▶ **Supplied passage**:
It’s the tale of two headlines. The first from The SMH warns about how the rescuing of the economy has pushed government debt towards $1 trillion. And the second from Sydney’s The Daily Tele reminds us that half a billion dollars’ worth of spending is set to be unleashed by locked-up Sydneysiders this week now that ‘freedom day’ has arrived.

In actual fact, they are two parts to the one crucial interdependent story of economic growth, which should carry the message: Don’t worry, just spend to save your job, struggling businesses and the economy!

Let me explain why being a spendthrift is a virtuous thing to do.

It was in the Great Depression of the 1930s that economists embraced the teachings of UK economist Lord John Maynard Keynes and the politics of US President Franklin D. Roosevelt. Both came up with the same plan to rescue their own economies and the world economy from the dole queues and social devastation of the worst economic downturn ever.

Old-world economists thought belt-tightening and paying back debt was needed after the excesses of the Roaring 20s built up debt that led to the collapse of the stock market on Black Monday, 28 October 1929, when stock prices fell faster than the poor wretches who jumped out of buildings in New York after losing a fortune!

▶ **Recorded information**:
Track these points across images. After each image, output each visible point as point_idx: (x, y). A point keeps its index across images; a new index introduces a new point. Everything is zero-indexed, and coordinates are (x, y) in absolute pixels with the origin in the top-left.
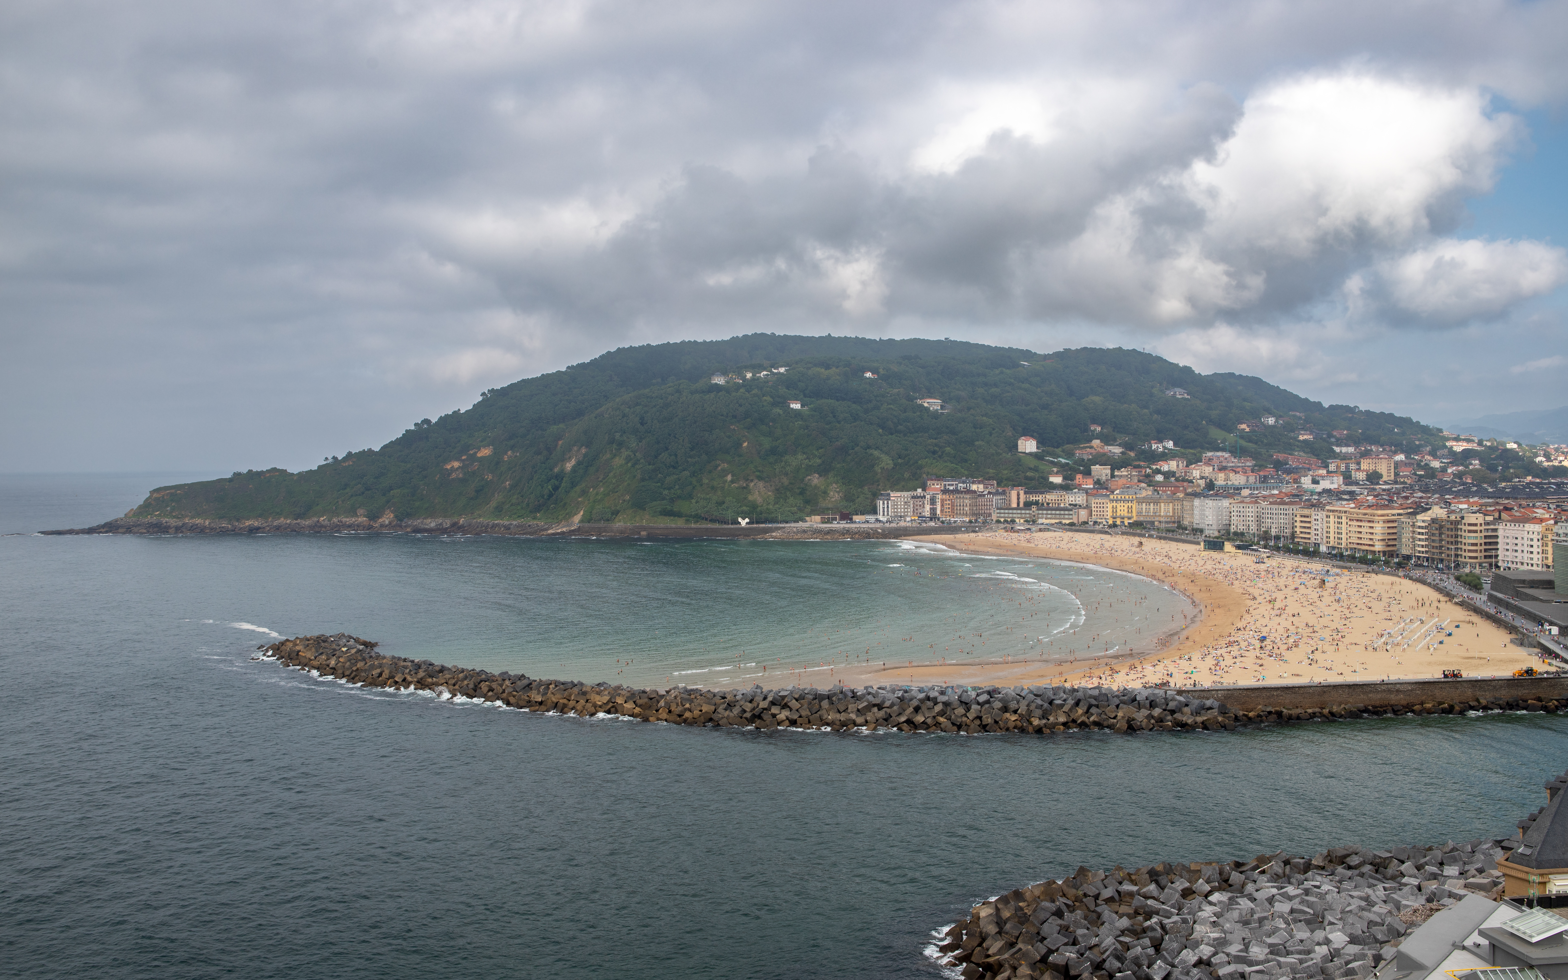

▶ **Assigned task**:
According to the passage on spending and economic growth, on what date was Black Monday?

▶ **Response box**:
28 October 1929